* **Job item**:
Below is a listing. Write out exactly its lines between the one holding "X20300000Y-43215000D03*" and the one holding "X20300000Y-36865000D03*", inclusive.

* **Material provided**:

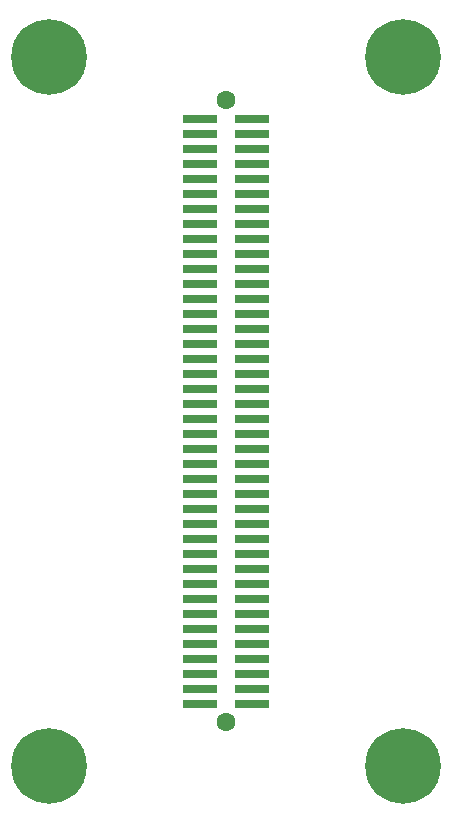
<source format=gbr>
G04 #@! TF.GenerationSoftware,KiCad,Pcbnew,(5.0.0-rc2-dev-107-g49486b83b)*
G04 #@! TF.CreationDate,2018-03-27T00:01:31+08:00*
G04 #@! TF.ProjectId,ebox-i2c-eeprom,65626F782D6932632D656570726F6D2E,rev?*
G04 #@! TF.SameCoordinates,Original*
G04 #@! TF.FileFunction,Soldermask,Top*
G04 #@! TF.FilePolarity,Negative*
%FSLAX46Y46*%
G04 Gerber Fmt 4.6, Leading zero omitted, Abs format (unit mm)*
G04 Created by KiCad (PCBNEW (5.0.0-rc2-dev-107-g49486b83b)) date 03/27/18 00:01:31*
%MOMM*%
%LPD*%
G01*
G04 APERTURE LIST*
%ADD10C,1.600000*%
%ADD11R,2.900000X0.740000*%
%ADD12C,0.800000*%
%ADD13C,6.400000*%
G04 APERTURE END LIST*
D10*
X22500000Y-63839800D03*
X22500000Y-11122100D03*
D11*
X24700000Y-62265000D03*
X20300000Y-62265000D03*
X24700000Y-60995000D03*
X20300000Y-60995000D03*
X24700000Y-59725000D03*
X20300000Y-59725000D03*
X24700000Y-58455000D03*
X20300000Y-58455000D03*
X24700000Y-57185000D03*
X20300000Y-57185000D03*
X24700000Y-55915000D03*
X20300000Y-55915000D03*
X24700000Y-54645000D03*
X20300000Y-54645000D03*
X24700000Y-53375000D03*
X20300000Y-53375000D03*
X24700000Y-52105000D03*
X20300000Y-52105000D03*
X24700000Y-50835000D03*
X20300000Y-50835000D03*
X24700000Y-49565000D03*
X20300000Y-49565000D03*
X24700000Y-48295000D03*
X20300000Y-48295000D03*
X24700000Y-47025000D03*
X20300000Y-47025000D03*
X24700000Y-45755000D03*
X20300000Y-45755000D03*
X24700000Y-44485000D03*
X20300000Y-44485000D03*
X24700000Y-43215000D03*
X20300000Y-43215000D03*
X24700000Y-41945000D03*
X20300000Y-41945000D03*
X24700000Y-40675000D03*
X20300000Y-40675000D03*
X24700000Y-39405000D03*
X20300000Y-39405000D03*
X24700000Y-38135000D03*
X20300000Y-38135000D03*
X24700000Y-36865000D03*
X20300000Y-36865000D03*
X24700000Y-35595000D03*
X20300000Y-35595000D03*
X24700000Y-34325000D03*
X20300000Y-34325000D03*
X24700000Y-33055000D03*
X20300000Y-33055000D03*
X24700000Y-31785000D03*
X20300000Y-31785000D03*
X24700000Y-30515000D03*
X20300000Y-30515000D03*
X24700000Y-29245000D03*
X20300000Y-29245000D03*
X24700000Y-27975000D03*
X20300000Y-27975000D03*
X24700000Y-26705000D03*
X20300000Y-26705000D03*
X24700000Y-25435000D03*
X20300000Y-25435000D03*
X24700000Y-24165000D03*
X20300000Y-24165000D03*
X24700000Y-22895000D03*
X20300000Y-22895000D03*
X24700000Y-21625000D03*
X20300000Y-21625000D03*
X24700000Y-20355000D03*
X20300000Y-20355000D03*
X24700000Y-19085000D03*
X20300000Y-19085000D03*
X24700000Y-17815000D03*
X20300000Y-17815000D03*
X24700000Y-16545000D03*
X20300000Y-16545000D03*
X24700000Y-15275000D03*
X20300000Y-15275000D03*
X24700000Y-14005000D03*
X20300000Y-14005000D03*
X24700000Y-12735000D03*
X20300000Y-12735000D03*
D10*
X22512700Y-11122100D03*
X22500000Y-63839800D03*
D12*
X9197056Y-5802944D03*
X7500000Y-5100000D03*
X5802944Y-5802944D03*
X5100000Y-7500000D03*
X5802944Y-9197056D03*
X7500000Y-9900000D03*
X9197056Y-9197056D03*
X9900000Y-7500000D03*
D13*
X7500000Y-7500000D03*
D12*
X39197056Y-5802944D03*
X37500000Y-5100000D03*
X35802944Y-5802944D03*
X35100000Y-7500000D03*
X35802944Y-9197056D03*
X37500000Y-9900000D03*
X39197056Y-9197056D03*
X39900000Y-7500000D03*
D13*
X37500000Y-7500000D03*
D12*
X9197056Y-65802944D03*
X7500000Y-65100000D03*
X5802944Y-65802944D03*
X5100000Y-67500000D03*
X5802944Y-69197056D03*
X7500000Y-69900000D03*
X9197056Y-69197056D03*
X9900000Y-67500000D03*
D13*
X7500000Y-67500000D03*
D12*
X39197056Y-65802944D03*
X37500000Y-65100000D03*
X35802944Y-65802944D03*
X35100000Y-67500000D03*
X35802944Y-69197056D03*
X37500000Y-69900000D03*
X39197056Y-69197056D03*
X39900000Y-67500000D03*
D13*
X37500000Y-67500000D03*
M02*

</source>
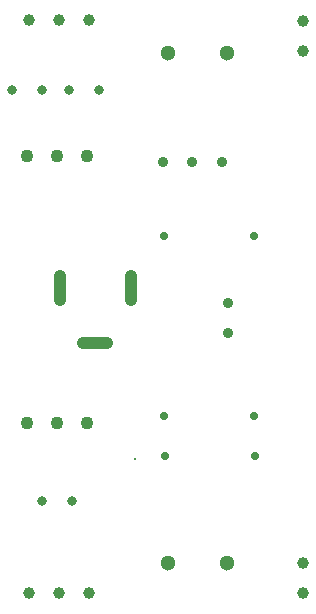
<source format=gbr>
%TF.GenerationSoftware,KiCad,Pcbnew,9.0.5*%
%TF.CreationDate,2025-11-01T14:33:04+06:00*%
%TF.ProjectId,power_supply_breadboard,706f7765-725f-4737-9570-706c795f6272,1*%
%TF.SameCoordinates,Original*%
%TF.FileFunction,Plated,1,2,PTH,Mixed*%
%TF.FilePolarity,Positive*%
%FSLAX46Y46*%
G04 Gerber Fmt 4.6, Leading zero omitted, Abs format (unit mm)*
G04 Created by KiCad (PCBNEW 9.0.5) date 2025-11-01 14:33:04*
%MOMM*%
%LPD*%
G01*
G04 APERTURE LIST*
%TA.AperFunction,ViaDrill*%
%ADD10C,0.300000*%
%TD*%
%TA.AperFunction,ComponentDrill*%
%ADD11C,0.700000*%
%TD*%
%TA.AperFunction,ComponentDrill*%
%ADD12C,0.800000*%
%TD*%
%TA.AperFunction,ComponentDrill*%
%ADD13C,0.900000*%
%TD*%
%TA.AperFunction,ComponentDrill*%
%ADD14C,1.000000*%
%TD*%
G04 aperture for slot hole*
%TA.AperFunction,ComponentDrill*%
%ADD15C,1.000000*%
%TD*%
%TA.AperFunction,ComponentDrill*%
%ADD16C,1.100000*%
%TD*%
%TA.AperFunction,ComponentDrill*%
%ADD17C,1.300000*%
%TD*%
G04 APERTURE END LIST*
D10*
X183134000Y-125476000D03*
D11*
%TO.C,R1*%
X185626612Y-106562214D03*
%TO.C,R2*%
X185648000Y-121818000D03*
%TO.C,R3*%
X185674000Y-125222000D03*
%TO.C,R1*%
X193246612Y-106562214D03*
%TO.C,R2*%
X193268000Y-121818000D03*
%TO.C,R3*%
X193294000Y-125222000D03*
D12*
%TO.C,C3*%
X172760000Y-94234000D03*
X175260000Y-94234000D03*
%TO.C,C2*%
X175300000Y-129032000D03*
%TO.C,C1*%
X177586000Y-94234000D03*
%TO.C,C2*%
X177800000Y-129032000D03*
%TO.C,C1*%
X180086000Y-94234000D03*
D13*
%TO.C,S1*%
X185500000Y-100330000D03*
X188000000Y-100330000D03*
X190500000Y-100330000D03*
%TO.C,D1*%
X191008000Y-112268000D03*
X191008000Y-114808000D03*
D14*
%TO.C,J3*%
X174188455Y-88332857D03*
%TO.C,J7*%
X174188455Y-136859153D03*
%TO.C,J3*%
X176728455Y-88332857D03*
%TO.C,J7*%
X176728455Y-136859153D03*
D15*
%TO.C,J1*%
X176784000Y-111998000D02*
X176784000Y-109998000D01*
D14*
%TO.C,J3*%
X179268455Y-88332857D03*
%TO.C,J7*%
X179268455Y-136859153D03*
D15*
%TO.C,J1*%
X180784000Y-115698000D02*
X178784000Y-115698000D01*
X182784000Y-111998000D02*
X182784000Y-109998000D01*
D14*
%TO.C,J6*%
X197355673Y-88382001D03*
X197355673Y-90922001D03*
%TO.C,J4*%
X197355673Y-134327825D03*
X197355673Y-136867825D03*
D16*
%TO.C,U2*%
X173990000Y-99822000D03*
%TO.C,U1*%
X173990000Y-122428000D03*
%TO.C,U2*%
X176530000Y-99822000D03*
%TO.C,U1*%
X176530000Y-122428000D03*
%TO.C,U2*%
X179070000Y-99822000D03*
%TO.C,U1*%
X179070000Y-122428000D03*
D17*
%TO.C,J5*%
X185963438Y-91079756D03*
%TO.C,J2*%
X185963438Y-134300105D03*
%TO.C,J5*%
X190963438Y-91079756D03*
%TO.C,J2*%
X190963438Y-134300105D03*
M02*

</source>
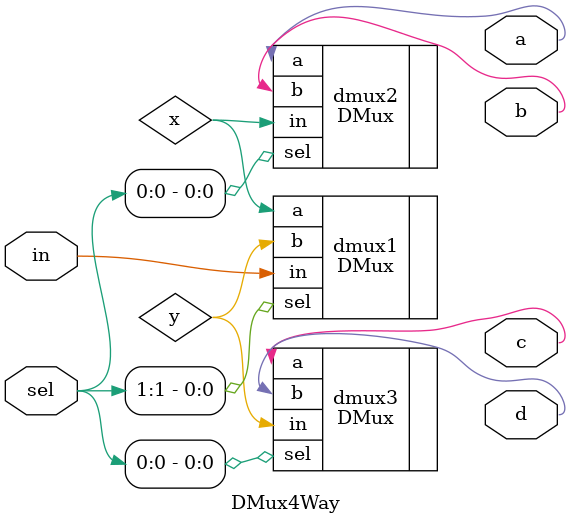
<source format=v>
 module DMux4Way (
  input in,
  input [1:0] sel,
  output reg a,
  output reg b,
  output reg c,
  output reg d
);


  reg x, y; // 宣告變數

  //DMux(in=in, sel=sel[1], a=x, b=y);
  DMux dmux1 (
    .in(in),
    .sel(sel[1]),
    .a(x),
    .b(y)
  ); 
 
  //DMux(in=x, sel=sel[0], a=a, b=b);
  DMux dmux2 (
    .in(x),
    .sel(sel[0]),
    .a(a),
    .b(b)
  ); 
  
  //DMux(in=y, sel=sel[0], a=c, b=d);
  DMux dmux3 (
    .in(y),
    .sel(sel[0]),
    .a(c),
    .b(d)
  ); 

endmodule

</source>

* **Exercise solution**:
X20300000Y-43215000D03*
X24700000Y-41945000D03*
X20300000Y-41945000D03*
X24700000Y-40675000D03*
X20300000Y-40675000D03*
X24700000Y-39405000D03*
X20300000Y-39405000D03*
X24700000Y-38135000D03*
X20300000Y-38135000D03*
X24700000Y-36865000D03*
X20300000Y-36865000D03*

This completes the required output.